I don’t think it matters much the domain, the important thing is to know what to do, regardless of what it is. Rules won’t help much, but rules are more easily applied to mechanisms.

  • 3

    I love the quote

  • It would have an example of mechanism?

  • And what is the relationship of all this with those articles by Eric Lippert on the design of a Wizards and Warriors?

  • Mechanism is all that only concerns the application, which is not part of the solution for the user. It is the GUI (not it applied, but what already exists before its application is the mechanism to build its user interface), it is everything that talks to OS or services as database, is a software configuration, or the authentication system, an automatic workflow or update control, all things underlying the problem. The MVC itself is a mechanism, some Pattern design also. Eventually something connected to the domain but not what is on the front line, the middle and not the end.

  • Eric has shown how difficult things are and how flawed solutions are.
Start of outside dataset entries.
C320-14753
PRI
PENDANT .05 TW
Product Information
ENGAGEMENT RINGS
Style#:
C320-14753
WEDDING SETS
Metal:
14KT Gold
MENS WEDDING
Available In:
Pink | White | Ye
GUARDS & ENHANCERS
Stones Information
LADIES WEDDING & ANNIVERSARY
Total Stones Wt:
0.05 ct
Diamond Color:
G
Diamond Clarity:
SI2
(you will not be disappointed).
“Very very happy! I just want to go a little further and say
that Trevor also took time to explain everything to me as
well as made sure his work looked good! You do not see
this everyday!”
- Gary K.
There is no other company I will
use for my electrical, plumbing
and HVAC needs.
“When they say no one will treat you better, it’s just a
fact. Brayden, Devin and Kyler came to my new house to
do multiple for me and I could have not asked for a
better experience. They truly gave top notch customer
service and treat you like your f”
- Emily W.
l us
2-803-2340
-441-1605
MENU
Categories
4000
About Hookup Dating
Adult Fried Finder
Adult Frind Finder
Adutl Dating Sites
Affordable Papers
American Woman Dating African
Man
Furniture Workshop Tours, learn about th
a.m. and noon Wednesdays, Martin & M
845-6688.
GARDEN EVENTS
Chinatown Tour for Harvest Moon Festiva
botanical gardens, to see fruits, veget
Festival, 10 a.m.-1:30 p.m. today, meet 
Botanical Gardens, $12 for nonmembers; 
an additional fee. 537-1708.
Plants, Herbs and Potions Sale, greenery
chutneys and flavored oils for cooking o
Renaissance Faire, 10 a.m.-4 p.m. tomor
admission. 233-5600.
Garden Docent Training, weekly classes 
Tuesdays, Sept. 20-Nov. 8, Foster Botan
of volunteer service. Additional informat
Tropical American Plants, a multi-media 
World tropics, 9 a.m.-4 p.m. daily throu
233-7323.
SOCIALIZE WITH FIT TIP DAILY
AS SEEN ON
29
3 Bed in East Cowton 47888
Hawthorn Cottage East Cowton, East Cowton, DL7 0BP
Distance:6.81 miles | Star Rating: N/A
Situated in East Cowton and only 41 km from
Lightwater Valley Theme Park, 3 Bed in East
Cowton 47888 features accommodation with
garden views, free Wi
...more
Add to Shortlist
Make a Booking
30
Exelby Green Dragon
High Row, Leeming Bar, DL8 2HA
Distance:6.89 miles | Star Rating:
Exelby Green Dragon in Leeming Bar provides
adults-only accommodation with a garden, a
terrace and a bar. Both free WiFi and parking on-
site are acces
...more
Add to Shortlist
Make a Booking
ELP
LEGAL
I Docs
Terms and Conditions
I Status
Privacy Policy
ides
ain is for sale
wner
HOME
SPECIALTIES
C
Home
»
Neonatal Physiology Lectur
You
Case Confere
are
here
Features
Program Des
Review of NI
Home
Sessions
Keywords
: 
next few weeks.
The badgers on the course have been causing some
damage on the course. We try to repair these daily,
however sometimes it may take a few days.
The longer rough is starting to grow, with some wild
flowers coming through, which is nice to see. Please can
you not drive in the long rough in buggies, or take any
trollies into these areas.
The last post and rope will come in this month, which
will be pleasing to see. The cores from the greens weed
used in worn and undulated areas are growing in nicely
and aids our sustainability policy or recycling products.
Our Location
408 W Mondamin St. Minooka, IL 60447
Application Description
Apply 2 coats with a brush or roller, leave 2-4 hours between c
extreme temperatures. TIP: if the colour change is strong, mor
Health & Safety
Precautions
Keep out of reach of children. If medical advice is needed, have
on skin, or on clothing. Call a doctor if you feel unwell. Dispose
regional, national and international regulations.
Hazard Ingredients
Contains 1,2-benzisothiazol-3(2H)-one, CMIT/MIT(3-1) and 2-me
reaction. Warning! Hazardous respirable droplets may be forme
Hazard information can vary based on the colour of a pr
And that to have the ability to reproduce the real world (and this isn’t even a real world, it’s an invention) it needs a lot of complexity, it needs mechanisms that help the domain. It shows that truly object-oriented languages have more ability to deal with it and that what people use is something more or less OO, as I’ve always said, which makes far less sense to use like this, but people insist. And a real OO language is very weak. You have to choose the poison.

  • Real OO languages like Smalltalk are slow and if the code is not very well written it will have many flaws because it is flexible enough to handle everything that can happen to the object, but there is also no way the compiler will help you much. In the languages that people use to achieve the same effect they have to put a lot of penduricalho and it gets complex. So forgetting the idea of an object as a real-world emulator could help.